By Martha Henry
Tourists who visit Botswana’s scenic Okavango Delta rarely visit Shakawe, the most remote village participating in the Botswana Combination Prevention Project (BCPP), a large HIV-prevention trial of over 100,000 people. The results of the trial will likely end up as an orderly table published in a prestigious medical journal. Though the numbers in that table may provide much-needed evidence on how best to operate HIV/AIDS programs across the globe, they won’t show the hard work, mistakes, corrections, and triumphs of the field team. The data won’t reveal the thousands of daily interactions between the Research Assistants (RAs) and the villagers—the stories condensed into each data point.

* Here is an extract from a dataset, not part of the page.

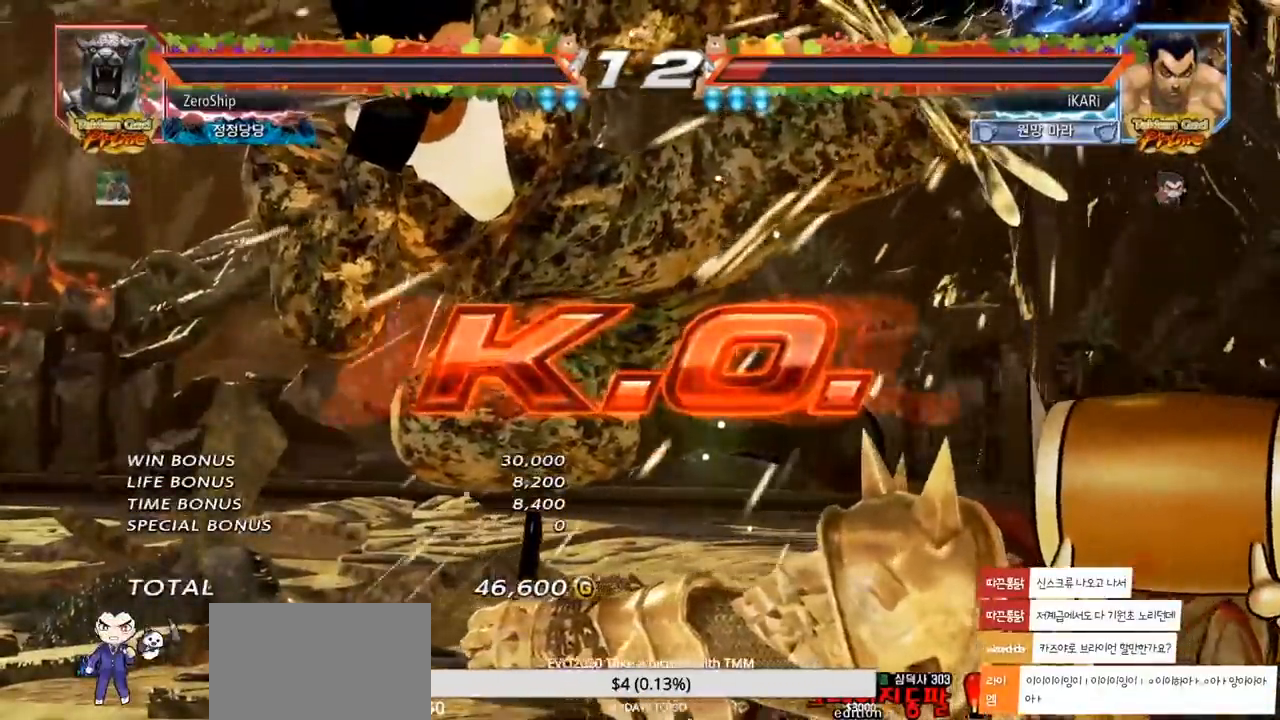
{"buttons": [], "left_stick": "center", "events": []}
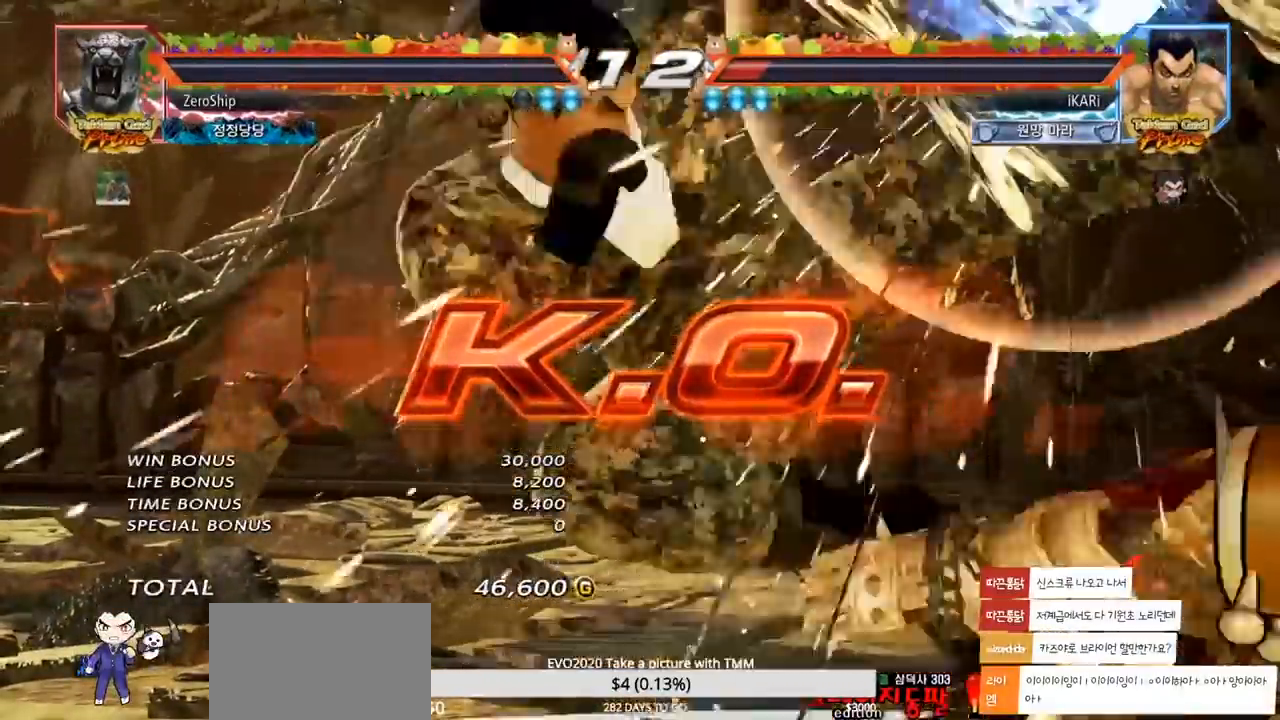
{"buttons": [], "left_stick": "center", "events": []}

In September 2015, the field team was finishing up the Baseline Household Survey in Shakawe. They had been in the village for a month. Keotshepile Molokwane, a 27-year-old RA who everyone calls Keo, had one last visit to complete.
The BCPP driver maneuvered the SUV through the sand. When the road ended, he helped Keo get his gear from the back of the vehicle. By the time he was loaded up, Keo was carrying a MacBook Air, a phone, a GPS, a bag of phlebotomy supplies and HIV tests, a cooler bag with an ice pack, a CD4 test kit the size and weight of a six-pack, and a small folding table.
“We are trying to make testing to be easy, to be more friendly, more accepted,” said Keo, who wore a white coat over his polo shirt. “We’re bringing the clinic to them.”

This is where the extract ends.